Task goal: Please render the text below as a JSON list of strings, one string per line, skipping blank lines and leaving the pictures out. Begin at the first line and stop after the line that contains "Common bent-wing bat".

Listed records:

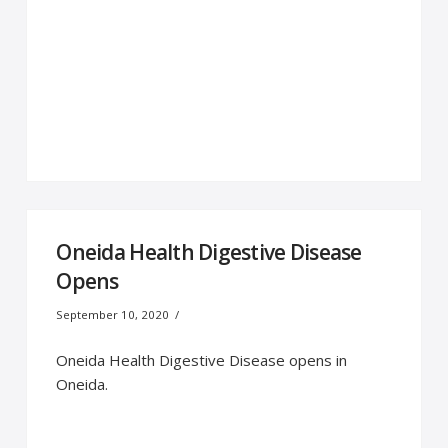
Oneida Health Digestive Disease
Opens
September 10, 2020
Oneida Health Digestive Disease opens in
Oneida.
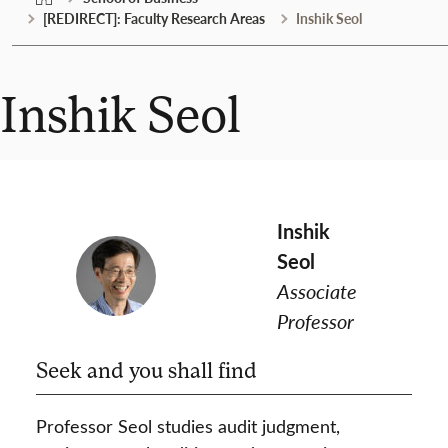
[REDIRECT]: Faculty Research Areas
Inshik Seol
Inshik Seol
Inshik
Seol
Associate
Professor
Seek and you shall find
Professor Seol studies audit judgment,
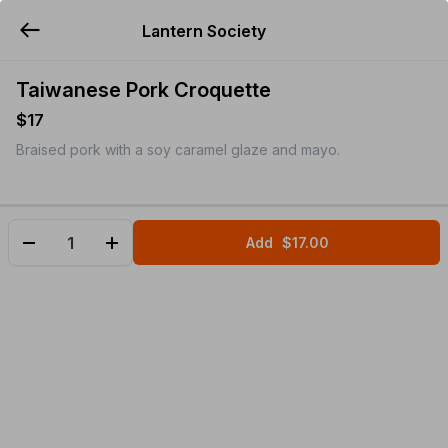
Lantern Society
YUMMi
Taiwanese Pork Croquette
$17
Braised pork with a soy caramel glaze and mayo.
Add
$17.00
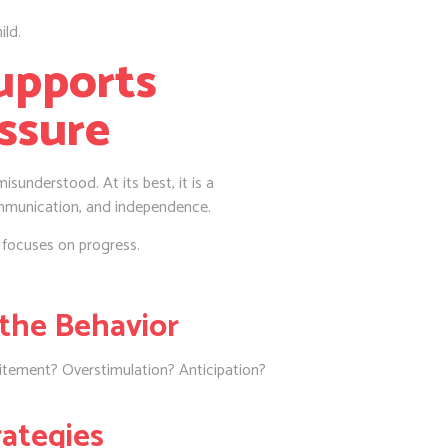
ild.
upports
ssure
 misunderstood. At its best, it is a
mmunication, and independence.
 focuses on progress.
the Behavior
citement? Overstimulation? Anticipation?
rategies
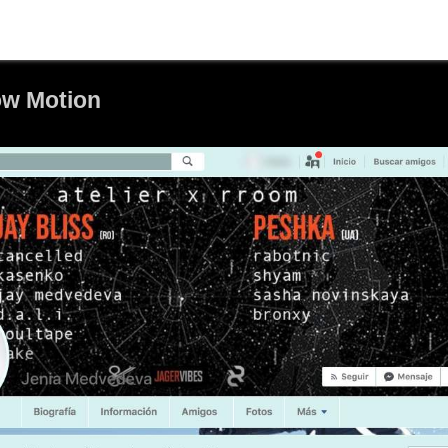
ow Motion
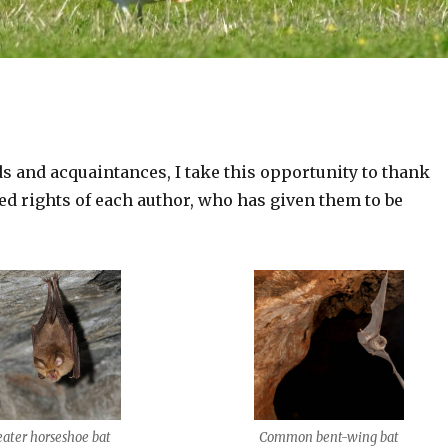
ds and acquaintances, I take this opportunity to thank
ved rights of each author, who has given them to be
eater horseshoe bat
Common bent-wing bat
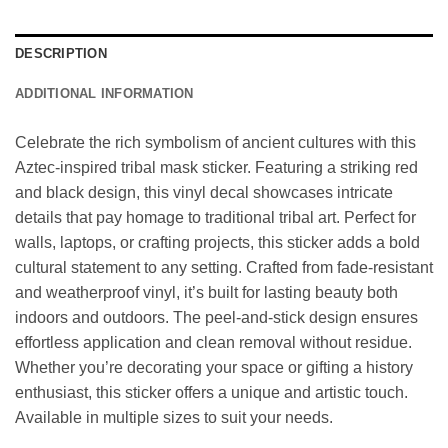
DESCRIPTION
ADDITIONAL INFORMATION
Celebrate the rich symbolism of ancient cultures with this
Aztec-inspired tribal mask sticker. Featuring a striking red
and black design, this vinyl decal showcases intricate
details that pay homage to traditional tribal art. Perfect for
walls, laptops, or crafting projects, this sticker adds a bold
cultural statement to any setting. Crafted from fade-resistant
and weatherproof vinyl, it’s built for lasting beauty both
indoors and outdoors. The peel-and-stick design ensures
effortless application and clean removal without residue.
Whether you’re decorating your space or gifting a history
enthusiast, this sticker offers a unique and artistic touch.
Available in multiple sizes to suit your needs.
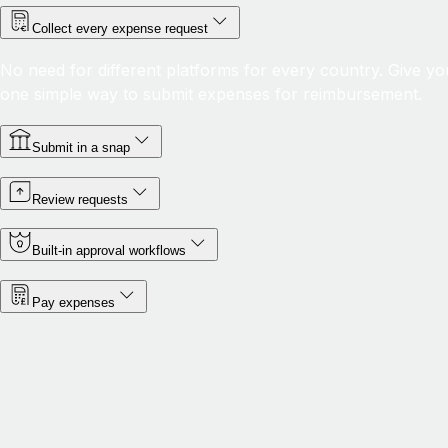
Collect every expense request
No need for different platforms for every country. Give yo
one simple way to submit expenses for reimbursement.
Submit in a snap
Review requests
Built-in approval workflows
Pay expenses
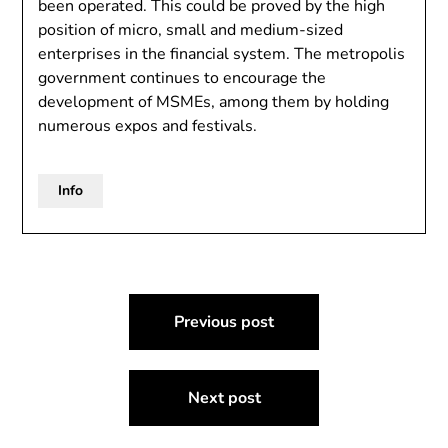
been operated. This could be proved by the high
position of micro, small and medium-sized
enterprises in the financial system. The metropolis
government continues to encourage the
development of MSMEs, among them by holding
numerous expos and festivals.
Info
Post
Previous post
navigation
Next post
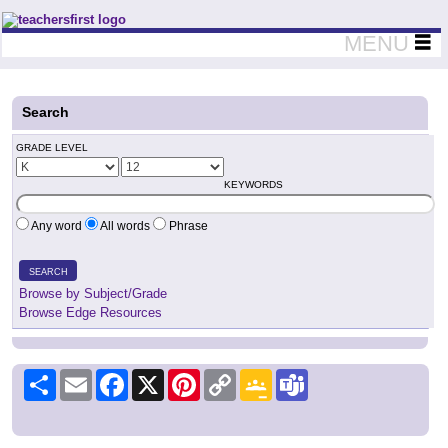
Teachers First - Thinking Teachers Teaching Thinkers
MENU
Search
GRADE LEVEL
KEYWORDS
Any word
All words
Phrase
SEARCH
Browse by Subject/Grade
Browse Edge Resources
Share
Email
Facebook
X
Pinterest
Copy
Google
Teams
Link
Classroom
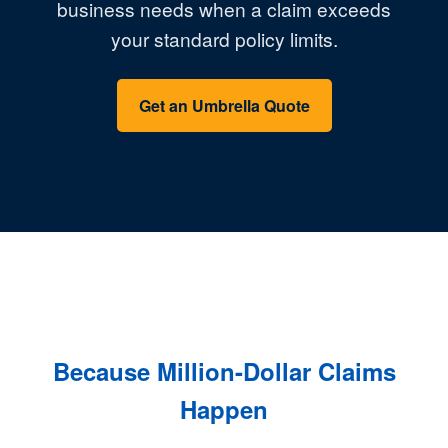
business needs when a claim exceeds
your standard policy limits.
Get an Umbrella Quote
Because Million-Dollar Claims
Happen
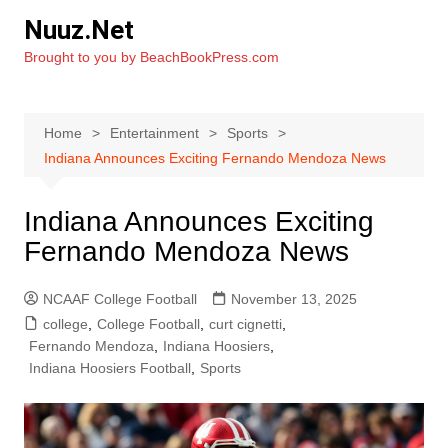
Skip
Nuuz.Net
to
Brought to you by BeachBookPress.com
content
Home
Entertainment
Sports
Indiana Announces Exciting Fernando Mendoza News
Indiana Announces Exciting
Fernando Mendoza News
NCAAF College Football
November 13, 2025
college
,
College Football
,
curt cignetti
,
Fernando Mendoza
,
Indiana Hoosiers
,
Indiana Hoosiers Football
,
Sports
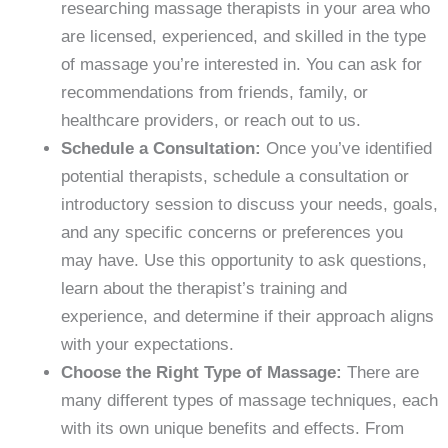
researching massage therapists in your area who
are licensed, experienced, and skilled in the type
of massage you’re interested in. You can ask for
recommendations from friends, family, or
healthcare providers, or reach out to us.
Schedule a Consultation:
Once you’ve identified
potential therapists, schedule a consultation or
introductory session to discuss your needs, goals,
and any specific concerns or preferences you
may have. Use this opportunity to ask questions,
learn about the therapist’s training and
experience, and determine if their approach aligns
with your expectations.
Choose the Right Type of Massage:
There are
many different types of massage techniques, each
with its own unique benefits and effects. From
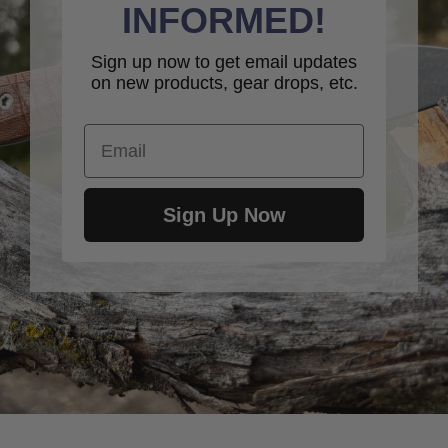
INFORMED!
Sign up now to get email updates
on new products, gear drops, etc.
Email
Sign Up Now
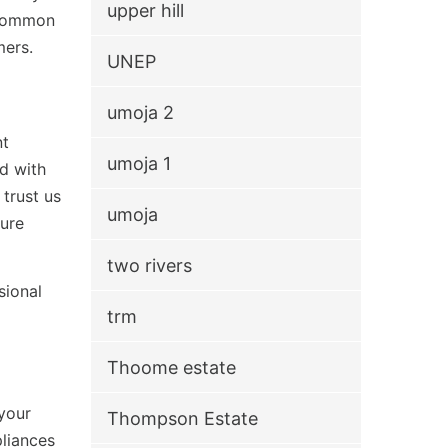
upper hill
g common
mers.
UNEP
umoja 2
nt
umoja 1
ed with
trust us
umoja
ture
two rivers
sional
trm
Thoome estate
your
Thompson Estate
pliances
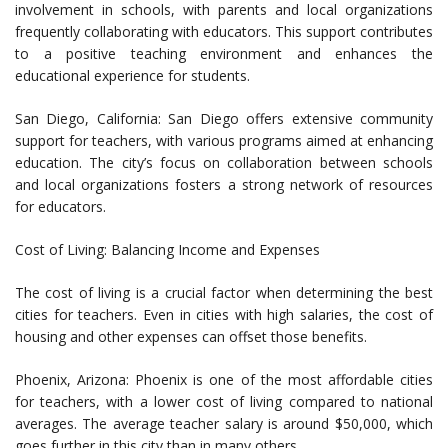
involvement in schools, with parents and local organizations
frequently collaborating with educators. This support contributes
to a positive teaching environment and enhances the
educational experience for students.
San Diego, California: San Diego offers extensive community
support for teachers, with various programs aimed at enhancing
education. The city’s focus on collaboration between schools
and local organizations fosters a strong network of resources
for educators.
Cost of Living: Balancing Income and Expenses
The cost of living is a crucial factor when determining the best
cities for teachers. Even in cities with high salaries, the cost of
housing and other expenses can offset those benefits.
Phoenix, Arizona: Phoenix is one of the most affordable cities
for teachers, with a lower cost of living compared to national
averages. The average teacher salary is around $50,000, which
goes further in this city than in many others.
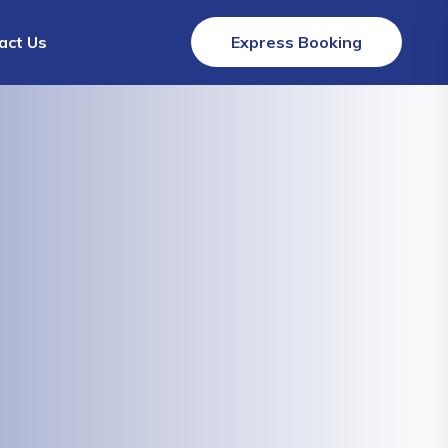
act Us
Express Booking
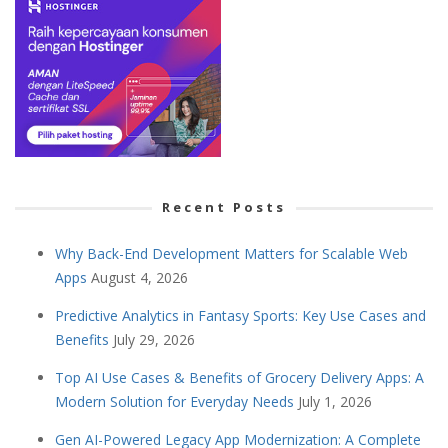
Recent Posts
Why Back-End Development Matters for Scalable Web
Apps
August 4, 2026
Predictive Analytics in Fantasy Sports: Key Use Cases and
Benefits
July 29, 2026
Top AI Use Cases & Benefits of Grocery Delivery Apps: A
Modern Solution for Everyday Needs
July 1, 2026
Gen AI-Powered Legacy App Modernization: A Complete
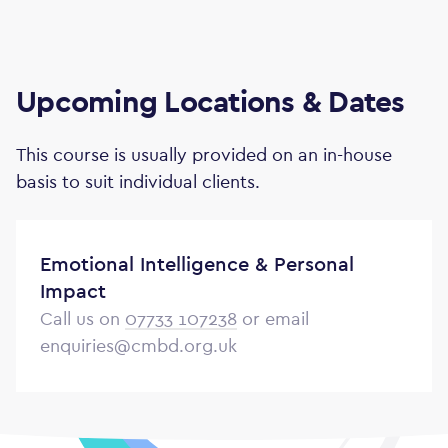
Upcoming Locations & Dates
This course is usually provided on an in-house
basis to suit individual clients.
Emotional Intelligence & Personal
Impact
Call us on
07733 107238
or email
enquiries@cmbd.org.uk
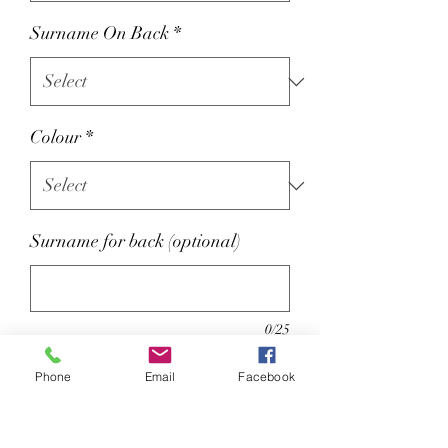
Surname On Back
*
Colour
*
Surname for back (optional)
0/25
Optional Name on back extra £2
Phone
Email
Facebook
80% ringspun cotton/20%
polyester.
Soft cotton faced fabric.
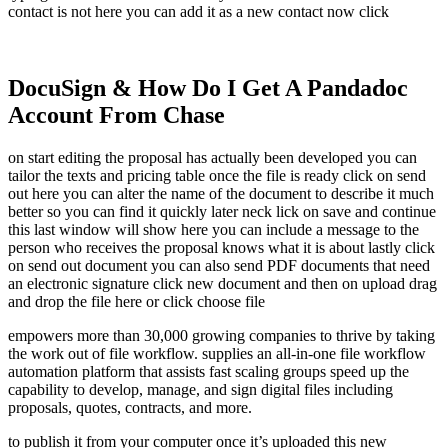
contact is not here you can add it as a new contact now click
DocuSign & How Do I Get A Pandadoc
Account From Chase
on start editing the proposal has actually been developed you can
tailor the texts and pricing table once the file is ready click on send
out here you can alter the name of the document to describe it much
better so you can find it quickly later neck lick on save and continue
this last window will show here you can include a message to the
person who receives the proposal knows what it is about lastly click
on send out document you can also send PDF documents that need
an electronic signature click new document and then on upload drag
and drop the file here or click choose file
empowers more than 30,000 growing companies to thrive by taking
the work out of file workflow. supplies an all-in-one file workflow
automation platform that assists fast scaling groups speed up the
capability to develop, manage, and sign digital files including
proposals, quotes, contracts, and more.
to publish it from your computer once it’s uploaded this new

Exercise response:
[
  "Oneida Health Digestive Disease",
  "Opens",
  "September 10, 2020",
  "Oneida Health Digestive Disease opens in",
  "Oneida.",
  "[REDIRECT]: Faculty Research Areas",
  "Inshik Seol",
  "Inshik Seol",
  "Inshik",
  "Seol",
  "Associate",
  "Professor",
  "Seek and you shall find",
  "Professor Seol studies audit judgment,",
  "Lantern Society",
  "YUMMi",
  "Taiwanese Pork Croquette",
  "$17",
  "Braised pork with a soy caramel glaze and mayo.",
  "Add",
  "$17.00",
  "ild.",
  "upports",
  "ssure",
  " misunderstood. At its best, it is a",
  "mmunication, and independence.",
  " focuses on progress.",
  "the Behavior",
  "citement? Overstimulation? Anticipation?",
  "rategies",
  "ow Motion",
  "ds and acquaintances, I take this opportunity to thank",
  "ved rights of each author, who has given them to be",
  "eater horseshoe bat",
  "Common bent-wing bat"
]